The president looked at his watch and said, “Hey, let’s go watch the eleven o’clock news.”
They went into the den, but when Jerry flipped the power switch on the television, it wasn’t working.
“Oh, for crying out loud,” he said. “Come on upstairs. We’ve got a TV in the bedroom.”
Susan and Betty had changed into their nightgowns and robes and already had the television on.
“He’s been president for ten hours, and there I am in the master bedroom,” David recalled, “sitting on the edge of the bed with the first lady and Susan, watching the swearing-in and the long-national-nightmare-is-over speech on TV.”
At the end of it, David stood up and said, “Well, I’ve got to go . . . and”—he added as an afterthought—“um, you’ve got a big day of being president tomorrow.”
Everybody burst into laughter. Betty stood up and gave him a hug, and then Jerry grabbed him by the hands. “Will working for me be a problem for your colleagues?” he asked. “Because of everything that’s happened with Nixon?”
“No, no, Mr. President,” David said. “Not at all. They all like you and will be glad to have me as an advocate for them in the White House.” It almost brought tears to his eyes—that at the end of this long, emotion-filled day, the president would be concerned about him.
Finally, everyone was gone, and it was just Jerry and Betty, alone in their bed.
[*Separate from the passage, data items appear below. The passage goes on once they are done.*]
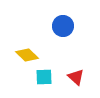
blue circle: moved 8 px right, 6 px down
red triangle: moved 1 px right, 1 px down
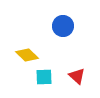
red triangle: moved 1 px right, 1 px up
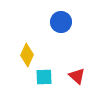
blue circle: moved 2 px left, 4 px up
yellow diamond: rotated 70 degrees clockwise
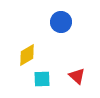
yellow diamond: rotated 35 degrees clockwise
cyan square: moved 2 px left, 2 px down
Holding hands, they drifted off to sleep, knowing that, indeed, they had a big day of being president and first lady ahead.
The next morning, David Kennerly was at the Time office across from Lafayette Square, when an announcement came over the intercom.
“David Kennerly, call the operator.”
David got on the phone, and it was President Ford. Not a secretary; the president himself.
“Do you still want to come and work for me?” President Ford asked.
“Yeah, I’m ready to go.”
“Well, you better get over here right now,” Ford said. “You’ve already wasted half a day of the taxpayers’ money.”
“To this day, I think one of the deciding factors in me getting that job,” David said, “was the fact that I got along so well with Mrs. Ford. She had a great deal of influence on him.
“Being a photographer is an extremely intimate job,” he continued. “There is a trust factor because you are there for a lot of very personal moments.”
Indeed, within weeks, David Kennerly would find himself taking pictures of the president and first lady during some of the most emotional times of their lives.